Hinweise zur Rechtslage:
Die Systeme der sozialen Sicherheit wurden im vorliegenden Fall noch durch die Verordnung (EWG) Nummer 1408/71 des Rates vom 14. Juni 1971 über die Anwendung der Systeme der sozialen Sicherheit auf Arbeitnehmer und Selbständige sowie deren Familienangehörige, die innerhalb der Gemeinschaft zu- und abwandern geregelt. An Stelle dieser Verordnung ist mit Wirkung vom 1. Mai 2010 die Verordnung (EG) Nummer 883/2004 des Europäischen Parlaments und des Rates vom 29. April 2004 zur Koordinierung der Systeme der sozialen Sicherheit getreten. Danach gelten folgende Grundsätze:
Arbeitnehmer unterliegen hinsichtlich ihrer sozialen Sicherung den Rechtsvorschriften nur eines Mitgliedstaates der Europäischen Union, und zwar im Regelfall desjenigen Mitgliedstaates, in dem sie beschäftigt sind.
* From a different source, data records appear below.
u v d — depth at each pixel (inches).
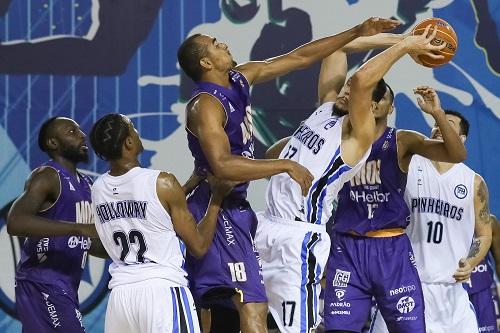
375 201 478.0
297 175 391.2
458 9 644.7
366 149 442.3
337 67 487.5
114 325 401.7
Dies gilt - soweit in der Verordnung nicht etwas anderes bestimmt ist - auch dann, wenn sie im Gebiet eines anderen Mitgliedstaats wohnen oder ihr Arbeitgeber oder das Unternehmen, das sie beschäftigt, seinen Sitz im Gebiet eines anderen Mitgliedstaats hat.
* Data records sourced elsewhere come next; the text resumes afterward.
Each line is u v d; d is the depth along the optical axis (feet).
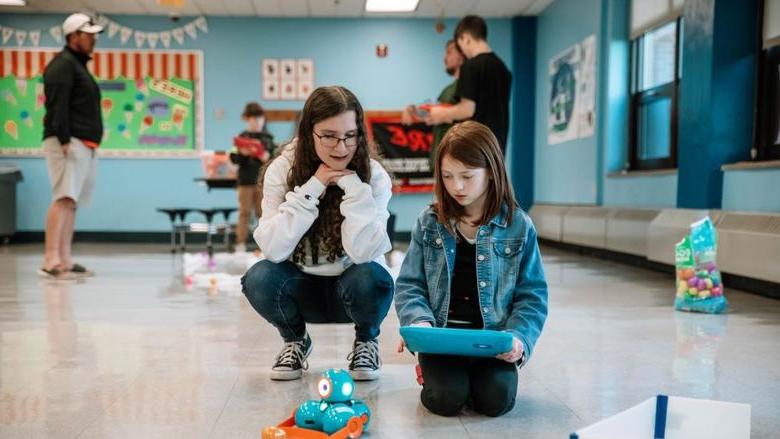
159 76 24.56
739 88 13.06
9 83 24.07
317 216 5.63
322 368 6.27
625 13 18.25
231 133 24.88
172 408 5.03
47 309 9.67
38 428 4.59
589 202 19.76
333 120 5.34
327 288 5.96
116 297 10.89
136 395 5.38
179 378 5.90
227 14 24.49
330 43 24.94
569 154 21.40
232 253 19.75
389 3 23.18
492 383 4.75
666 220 13.84
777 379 5.94
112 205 24.73
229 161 20.77
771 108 12.55
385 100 25.14
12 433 4.49
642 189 16.66
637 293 11.44
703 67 13.37
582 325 8.49
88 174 13.97
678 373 6.13
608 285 12.51
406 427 4.59
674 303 10.34
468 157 4.69
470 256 5.14
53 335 7.80
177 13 24.21
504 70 10.28
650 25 16.80
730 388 5.65
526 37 24.77
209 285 12.44
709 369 6.28
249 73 24.84
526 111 24.98
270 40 24.84
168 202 24.85
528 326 4.91
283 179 5.77
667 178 15.38
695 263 9.65
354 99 5.47
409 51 25.08
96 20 24.17
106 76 24.40
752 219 11.39
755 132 12.89
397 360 6.63
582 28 20.18
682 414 4.07
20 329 8.16
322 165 5.60
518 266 5.12
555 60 22.68
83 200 14.20
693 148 13.79
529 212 24.38
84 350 7.01
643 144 17.83
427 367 4.88
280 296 5.65
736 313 9.45
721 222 12.21
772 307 10.01
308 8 23.71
Sondervorschriften gelten für Fälle der Entsendung von Arbeitnehmern ins EU-Ausland: Arbeitnehmer, die von ihrem Arbeitgeber zur Arbeitsleistung in einen anderen Mitgliedstaat der EU entsandt werden, unterliegen weiterhin den Rechtsvorschriften des Entsendestaates (Sitz des Arbeitgebers), sofern die voraussichtliche Dauer dieser Arbeit zwölf Monate beziehungsweise seit 1. Mai 2010 24 Monate nicht übersteigt und er nicht einen anderen Arbeitnehmer ablöst, für den die Entsendungszeit abgelaufen ist.
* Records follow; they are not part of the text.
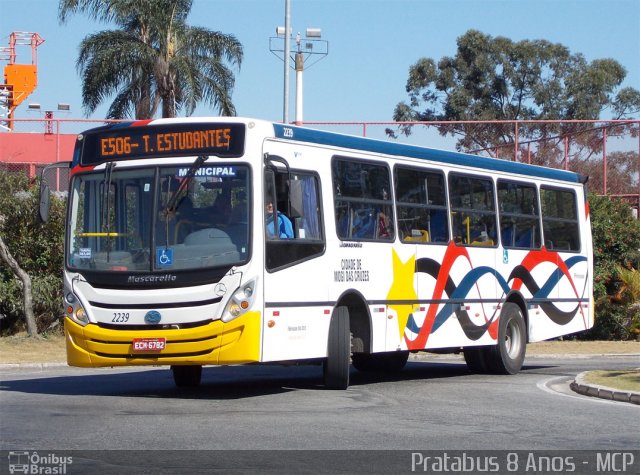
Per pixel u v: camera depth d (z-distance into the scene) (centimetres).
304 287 1402
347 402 1354
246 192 1330
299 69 3347
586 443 1048
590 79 5191
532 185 2003
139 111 3456
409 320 1630
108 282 1345
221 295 1303
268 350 1329
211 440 1031
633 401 1409
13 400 1371
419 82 5316
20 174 2670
Unabhängig vom zeitlich eng begrenzten Sozialtarifexport bei Entsendung können aber zwei oder mehr Mitgliedstaaten oder die zuständigen Behörden dieser Staaten im Interesse bestimmter Arbeitnehmer oder Arbeitnehmergruppen Ausnahmen von den grundlegenden europarechtlichen Vorschriften vereinbaren.
Artikel 17 der Verordnung (EWG) 1408/71:
Ausnahmen von den Artikeln 13 bis 16
Zwei oder mehr Mitgliedstaaten, die zuständigen Behörden dieser Staaten oder die von diesen Behörden bezeichneten Stellen können im Interesse bestimmter Personengruppen oder bestimmter Personen Ausnahmen von den Artikeln 13 bis 16 vereinbaren.
Artikel 16 Absatz 1 der Verordnung (EG) 883/2004:
Ausnahmen von den Artikeln 11 bis 15
Zwei oder mehr Mitgliedstaaten, die zuständigen Behörden dieser Mitgliedstaaten oder die von diesen Behörden bezeichneten Einrichtungen können im gemeinsamen Einvernehmen Ausnahmen von den Artikeln 11 bis 15 im Interesse bestimmter Personen oder Personengruppen vorsehen.